I saw two unmoved buildings on the edge of gentrification. In the 1960s it was called “revitalization.” The buildings are actually on the edge of two highways built in the 1960s and 70s that cut the Fifth Ward off from downtown Houston and the rest of the city. It disrupted / busted through the Fifth Ward community. To give them access, was the rationale. Who decides what access means? Is it massive concrete architecture, pretending to be community-centered infrastructure? Is access even a physical thing... or a system, or a relationship? I have a feeling access is a relationship to space, infrastructure, and each other. Mostly: each other.
I'm writing this from a thirty-story building. I am sitting on a couch that almost looks like linen, but is most likely made of some polyester cotton blend.
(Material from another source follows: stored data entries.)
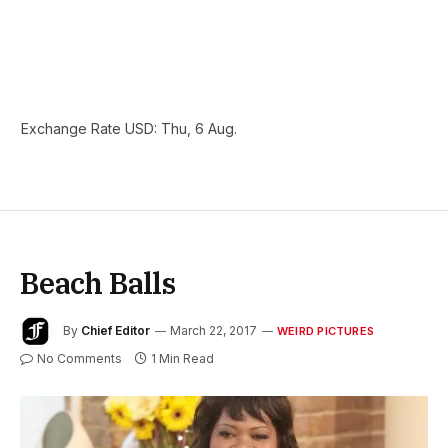
Exchange Rate
USD
: Thu, 6 Aug.
Beach Balls
By
Chief Editor
March 22, 2017
WEIRD PICTURES
No Comments
1 Min Read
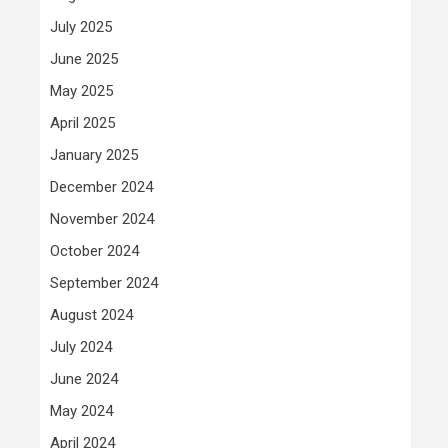
July 2025
June 2025
May 2025
April 2025
January 2025
December 2024
November 2024
October 2024
September 2024
August 2024
July 2024
June 2024
May 2024
April 2024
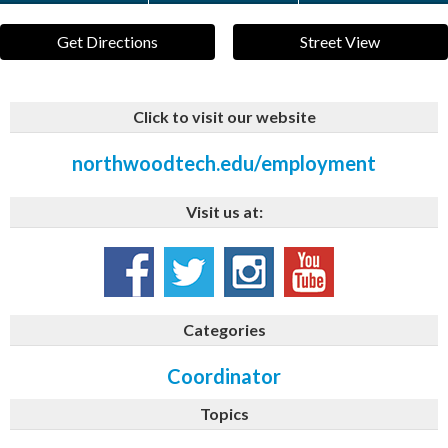
Get Directions
Street View
Click to visit our website
northwoodtech.edu/employment
Visit us at:
Categories
Coordinator
Topics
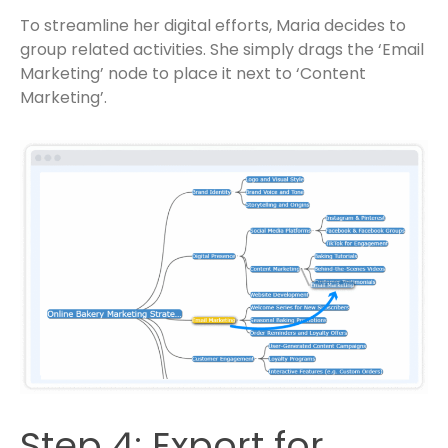
To streamline her digital efforts, Maria decides to
group related activities. She simply drags the ‘Email
Marketing’ node to place it next to ‘Content
Marketing’.
Step 4: Export for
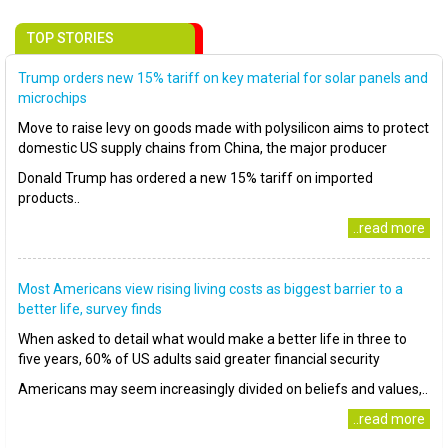
TOP STORIES
Trump orders new 15% tariff on key material for solar panels and
microchips
Move to raise levy on goods made with polysilicon aims to protect
domestic US supply chains from China, the major producer
Donald Trump has ordered a new 15% tariff on imported
products..
..read more
Most Americans view rising living costs as biggest barrier to a
better life, survey finds
When asked to detail what would make a better life in three to
five years, 60% of US adults said greater financial security
Americans may seem increasingly divided on beliefs and values,..
..read more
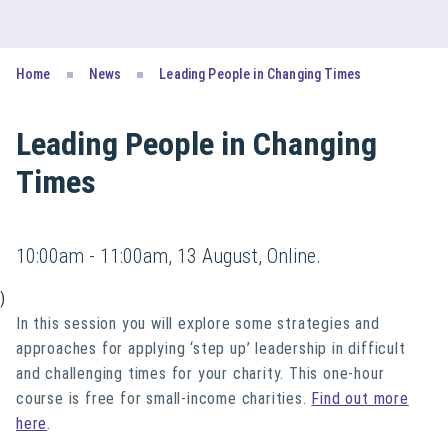
Home
News
Leading People in Changing Times
Leading People in Changing
Times
10:00am - 11:00am, 13 August, Online.
)
In this session you will explore some strategies and
approaches for applying ‘step up’ leadership in difficult
and challenging times for your charity. This one-hour
course is free for small-income charities.
Find out more
here
.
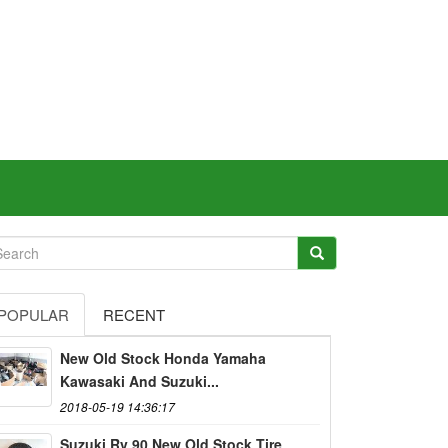
POPULAR
RECENT
New Old Stock Honda Yamaha
Kawasaki And Suzuki...
2018-05-19 14:36:17
Suzuki Rv 90 New Old Stock Tire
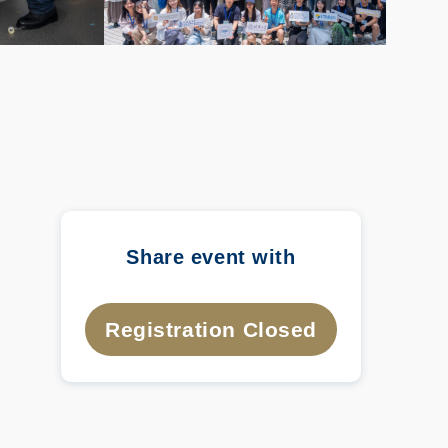
Share event with
Registration Closed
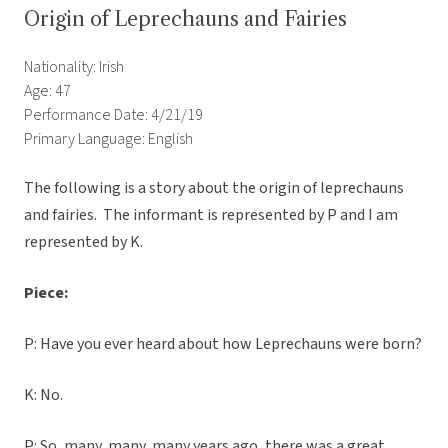
Origin of Leprechauns and Fairies
Nationality: Irish
Age: 47
Performance Date: 4/21/19
Primary Language: English
The following is a story about the origin of leprechauns
and fairies. The informant is represented by P and I am
represented by K.
Piece:
P: Have you ever heard about how Leprechauns were born?
K: No.
P: So, many, many, many years ago, there was a great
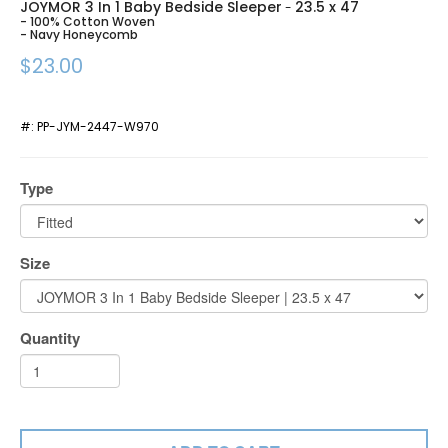
JOYMOR 3 In 1 Baby Bedside Sleeper
23.5 x 47
-
- 100% Cotton Woven
- Navy Honeycomb
$23.00
#:
PP-JYM-2447-W970
Type
Size
Quantity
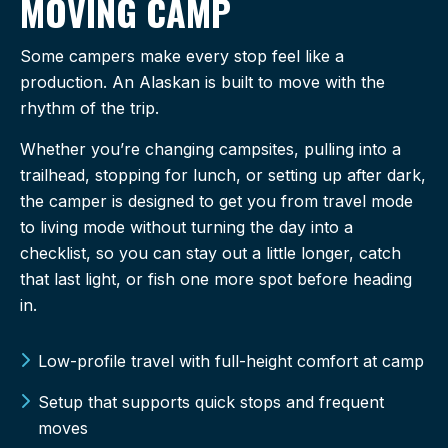
MOVING CAMP
Some campers make every stop feel like a
production. An Alaskan is built to move with the
rhythm of the trip.
Whether you’re changing campsites, pulling into a
trailhead, stopping for lunch, or setting up after dark,
the camper is designed to get you from travel mode
to living mode without turning the day into a
checklist, so you can stay out a little longer, catch
that last light, or fish one more spot before heading
in.
Low-profile travel with full-height comfort at camp
Setup that supports quick stops and frequent
moves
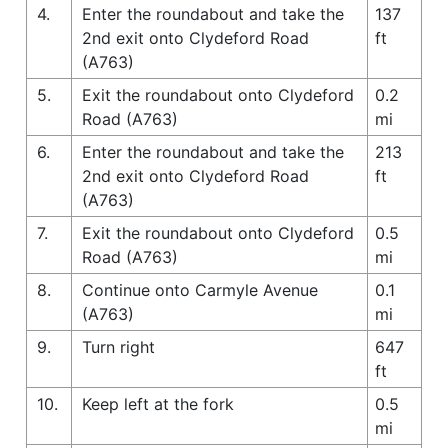
4.
Enter the roundabout and take the
137
2nd exit onto Clydeford Road
ft
(A763)
5.
Exit the roundabout onto Clydeford
0.2
Road (A763)
mi
6.
Enter the roundabout and take the
213
2nd exit onto Clydeford Road
ft
(A763)
7.
Exit the roundabout onto Clydeford
0.5
Road (A763)
mi
8.
Continue onto Carmyle Avenue
0.1
(A763)
mi
9.
Turn right
647
ft
10.
Keep left at the fork
0.5
mi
Polyester—basically fancy plastic—can feel soft to the touch. It can be transformed into something that looks like a natural textile. Mimicking nature, but made out of refined and processed oil. Plastic is truly a pervasive material, so much so that it can't go away. Ever (in human time). Even when we think we're throwing it away. There is no away. That little plastic spillage stopper I threw in the trash can will be on this planet unable to break down for hundreds of thousands of years. That’s how long it can take plastics to become earth again, and then it is harmful for soil when it does return. What if we made stuff that returned to the earth in months (instead of thousands of years) as nutrients instead of toxins?
I wonder what it would be like if this couch I’m sitting on:
was made out of regenerative flax (linen) grown on small regional farms, stewarded by Black and Indigenous humans
blended with climate resilient cotton grown in warmer regions alongside peanuts and black-eye peas
spun, woven, dyed and wefted by people who transform yarn into the diverse types of fabrics and textiles we use for clothing, furniture, blankets rugs… the things that make us feel cozy
So many relationships are necessary to make our stuff. Relationships between materials and land. Relationships to access and excess and geography. Sometimes as I walk around cities, places, streets I think to myself: we are living in the future. This is the apocalypse the movies with Tom Cruise imagined; except with more Black people—obviously. It's happening in real life, in real time. Look up from this screen, for a moment.
Yes, the apocalypse can also be beautiful. Yes, even in crises we have moments of beauty. Octavia Butler said it would look like this: Earthseed.
What if we imagine a lovely room filled with material(s) that required small revolutions to be produced? How might our design choices change if we think of our stuff / things / materials as a series of relationships?